Here the job is to copy the data exactly and to exclude every image from it.

[Records shown Boundary: Start]

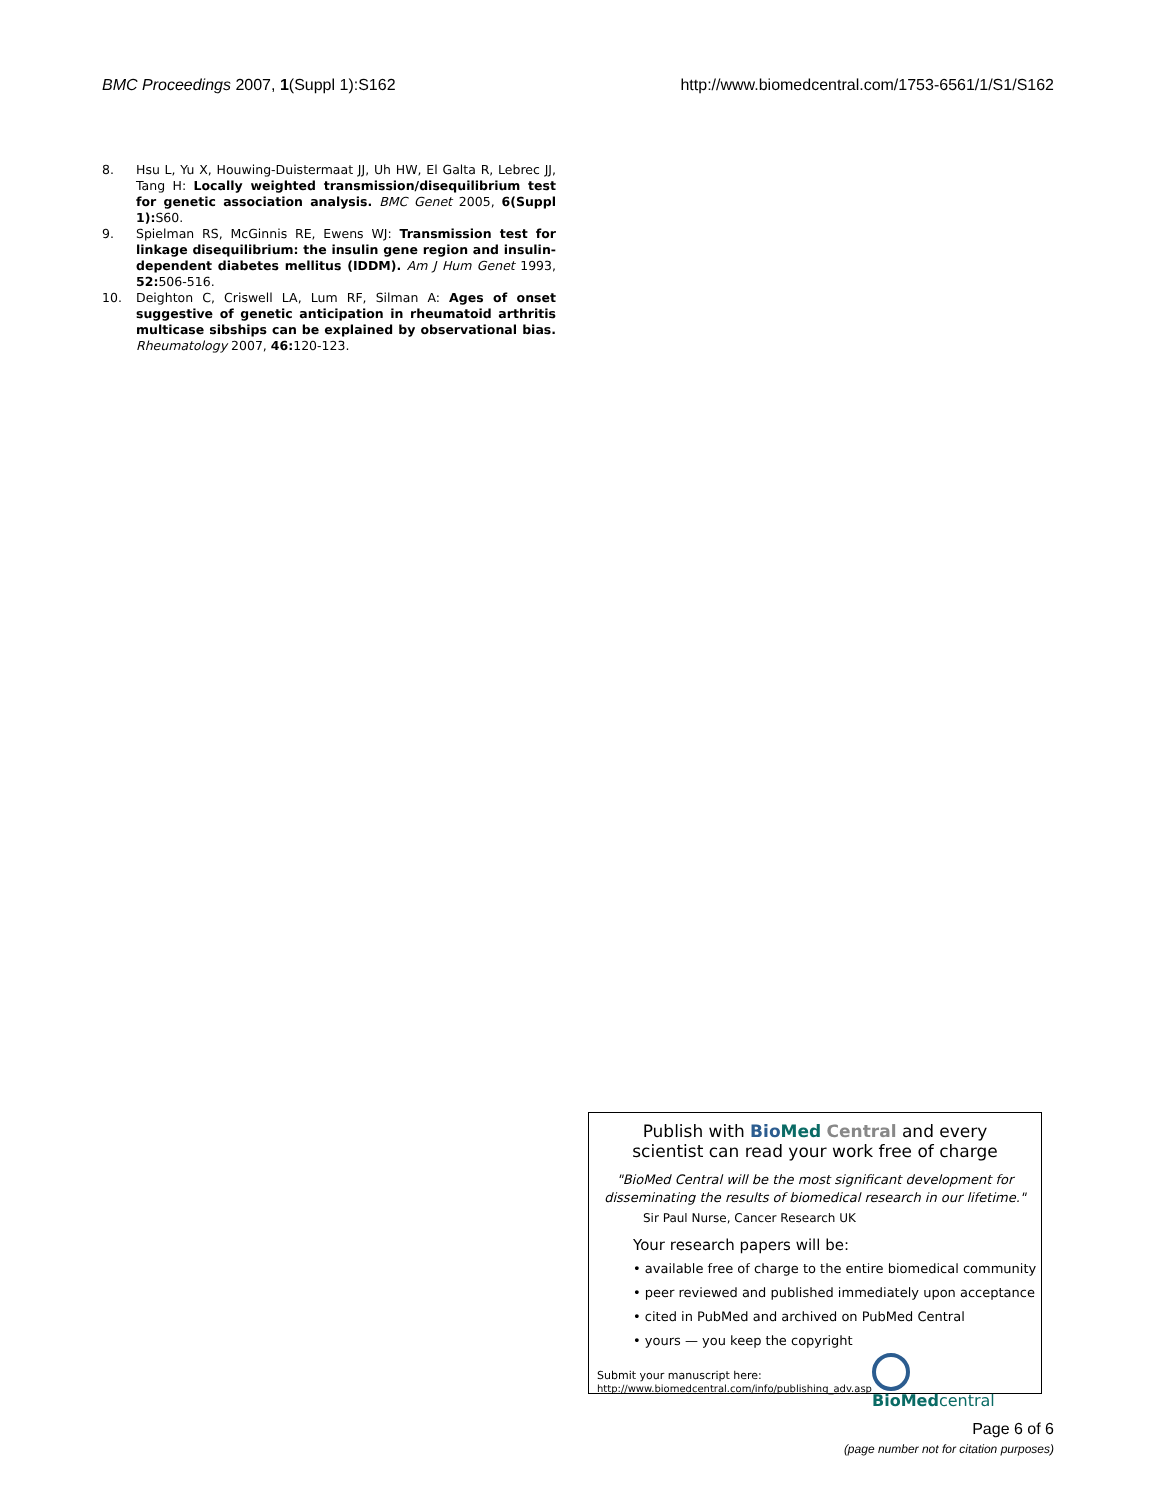BMC Proceedings 2007, 1(Suppl 1):S162
http://www.biomedcentral.com/1753-6561/1/S1/S162
8. Hsu L, Yu X, Houwing-Duistermaat JJ, Uh HW, El Galta R, Lebrec JJ, Tang H: Locally weighted transmission/disequilibrium test for genetic association analysis. BMC Genet 2005, 6(Suppl 1): S60.
9. Spielman RS, McGinnis RE, Ewens WJ: Transmission test for linkage disequilibrium: the insulin gene region and insulin-dependent diabetes mellitus (IDDM). Am J Hum Genet 1993, 52: 506-516.
10. Deighton C, Criswell LA, Lum RF, Silman A: Ages of onset suggestive of genetic anticipation in rheumatoid arthritis multicase sibships can be explained by observational bias. Rheumatology 2007, 46: 120-123.
Publish with Bio Med Central and every
scientist can read your work free of charge
"BioMed Central will be the most significant development for
disseminating the results of biomedical research in our lifetime."
Sir Paul Nurse, Cancer Research UK
Your research papers will be:
• available free of charge to the entire biomedical community
• peer reviewed and published immediately upon acceptance
• cited in PubMed and archived on PubMed Central
• yours — you keep the copyright
Submit your manuscript here:
http://www.biomedcentral.com/info/publishing_adv.asp
BioMed central
Page 6 of 6
(page number not for citation purposes)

[Records shown Boundary: End]

- Result -
BMC Proceedings 2007, 1(Suppl 1):S162
http://www.biomedcentral.com/1753-6561/1/S1/S162
8. Hsu L, Yu X, Houwing-Duistermaat JJ, Uh HW, El Galta R, Lebrec JJ, Tang H: Locally weighted transmission/disequilibrium test for genetic association analysis. BMC Genet 2005, 6(Suppl 1): S60.
9. Spielman RS, McGinnis RE, Ewens WJ: Transmission test for linkage disequilibrium: the insulin gene region and insulin-dependent diabetes mellitus (IDDM). Am J Hum Genet 1993, 52: 506-516.
10. Deighton C, Criswell LA, Lum RF, Silman A: Ages of onset suggestive of genetic anticipation in rheumatoid arthritis multicase sibships can be explained by observational bias. Rheumatology 2007, 46: 120-123.
Publish with Bio Med Central and every
scientist can read your work free of charge
"BioMed Central will be the most significant development for
disseminating the results of biomedical research in our lifetime."
Sir Paul Nurse, Cancer Research UK
Your research papers will be:
• available free of charge to the entire biomedical community
• peer reviewed and published immediately upon acceptance
• cited in PubMed and archived on PubMed Central
• yours — you keep the copyright
Submit your manuscript here:
http://www.biomedcentral.com/info/publishing_adv.asp
BioMed central
Page 6 of 6
(page number not for citation purposes)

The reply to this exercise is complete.